China’s Xi Warns Putin Not to Use Nuclear Weapons in Ukraine
2022.11.04 07:49
© Reuters.
By Geoffrey Smith
Investing.com — Chinese President Xi Jinping explicitly warned Russia against the use of nuclear weapons in Ukraine Friday, one of the clearest signs yet of China’s unease at a conflict started by its most important strategic partner.
The international community must “jointly oppose the use of, or threats to use, nuclear weapons,” according to a statement published by the official Chinese news agency Xinhua on Friday.
“Nuclear weapons cannot be used, a nuclear war cannot be waged, in order to prevent a nuclear crisis” in Europe or Asia, he added.
The comments are the clearest warning yet to Russian President Vladimir Putin against further escalating a conflict that is increasingly turning against Russia on the battlefield, despite Russia’s formal decision to annex four regions of eastern and southern Ukraine at the start of October. Ukrainian forces have made steady advances in the southern region of Kherson in recent weeks, forcing the Russian occupation administration to evacuate from the region’s capital city in anticipation of an assault.
Western nations have also kept up the flow of financial and military aid to Ukraine, thwarting Putin’s plans to sow division by cutting off gas supplies to western Europe.
At the time of the annexation, Putin had said he would use “every available means” to defend its Ukrainian conquests, irrespective of the lack of international recognition for the move. Since then, various news reports have suggested concrete discussions by the Russian military about how and in what circumstances a tactical nuclear device could be used in Ukraine, albeit without Putin’s participation. Under Russian law, Putin is the only person allowed to order a nuclear strike.
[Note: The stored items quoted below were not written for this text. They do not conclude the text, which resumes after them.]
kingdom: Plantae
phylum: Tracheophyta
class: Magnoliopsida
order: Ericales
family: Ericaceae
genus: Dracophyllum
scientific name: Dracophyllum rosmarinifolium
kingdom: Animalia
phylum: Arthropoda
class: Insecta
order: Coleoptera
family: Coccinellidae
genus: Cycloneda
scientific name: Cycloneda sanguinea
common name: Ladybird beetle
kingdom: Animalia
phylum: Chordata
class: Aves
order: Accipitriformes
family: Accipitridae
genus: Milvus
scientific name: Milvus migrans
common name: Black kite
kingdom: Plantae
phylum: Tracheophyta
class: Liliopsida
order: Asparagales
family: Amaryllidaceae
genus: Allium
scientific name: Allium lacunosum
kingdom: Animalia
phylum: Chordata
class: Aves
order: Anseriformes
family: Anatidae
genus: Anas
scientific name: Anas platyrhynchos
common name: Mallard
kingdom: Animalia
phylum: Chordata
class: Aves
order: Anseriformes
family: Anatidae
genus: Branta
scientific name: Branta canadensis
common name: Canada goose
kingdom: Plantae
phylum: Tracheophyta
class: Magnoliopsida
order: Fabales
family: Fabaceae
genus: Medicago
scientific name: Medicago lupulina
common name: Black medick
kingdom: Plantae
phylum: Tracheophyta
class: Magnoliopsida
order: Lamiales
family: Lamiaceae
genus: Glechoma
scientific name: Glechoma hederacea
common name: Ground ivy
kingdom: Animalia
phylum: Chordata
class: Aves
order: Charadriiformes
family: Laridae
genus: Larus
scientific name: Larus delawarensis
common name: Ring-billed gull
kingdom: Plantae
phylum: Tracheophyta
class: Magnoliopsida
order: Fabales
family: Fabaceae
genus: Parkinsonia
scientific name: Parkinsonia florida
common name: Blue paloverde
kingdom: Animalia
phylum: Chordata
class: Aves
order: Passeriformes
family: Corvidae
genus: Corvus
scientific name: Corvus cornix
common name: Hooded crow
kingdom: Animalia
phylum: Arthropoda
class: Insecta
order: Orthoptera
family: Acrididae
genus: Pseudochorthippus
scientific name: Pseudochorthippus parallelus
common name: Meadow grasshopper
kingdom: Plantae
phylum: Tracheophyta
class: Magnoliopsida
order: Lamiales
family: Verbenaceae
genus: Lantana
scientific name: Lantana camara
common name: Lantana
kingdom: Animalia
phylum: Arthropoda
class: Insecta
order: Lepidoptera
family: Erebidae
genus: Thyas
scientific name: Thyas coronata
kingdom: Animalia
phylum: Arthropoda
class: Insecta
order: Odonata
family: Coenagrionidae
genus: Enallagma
The statement came during an official visit to Beijing by German Chancellor Olaf Scholz and represents something of a diplomatic coup for Scholz, whose economy has been hurt harder than any other by Russia’s gas blockade harder. Europe’s largest economy is sliding into recession as sky-high energy prices make much of its manufacturing base unprofitable. The same energy issues are swallowing up German – and more broadly, European – disposable income.
Those developments have worrying implications for China too, given its economic dependence on exports to western markets. China’s own growth has slowed well below the official 5.5% target this year, with expanding only 3.9% on the year in the third quarter.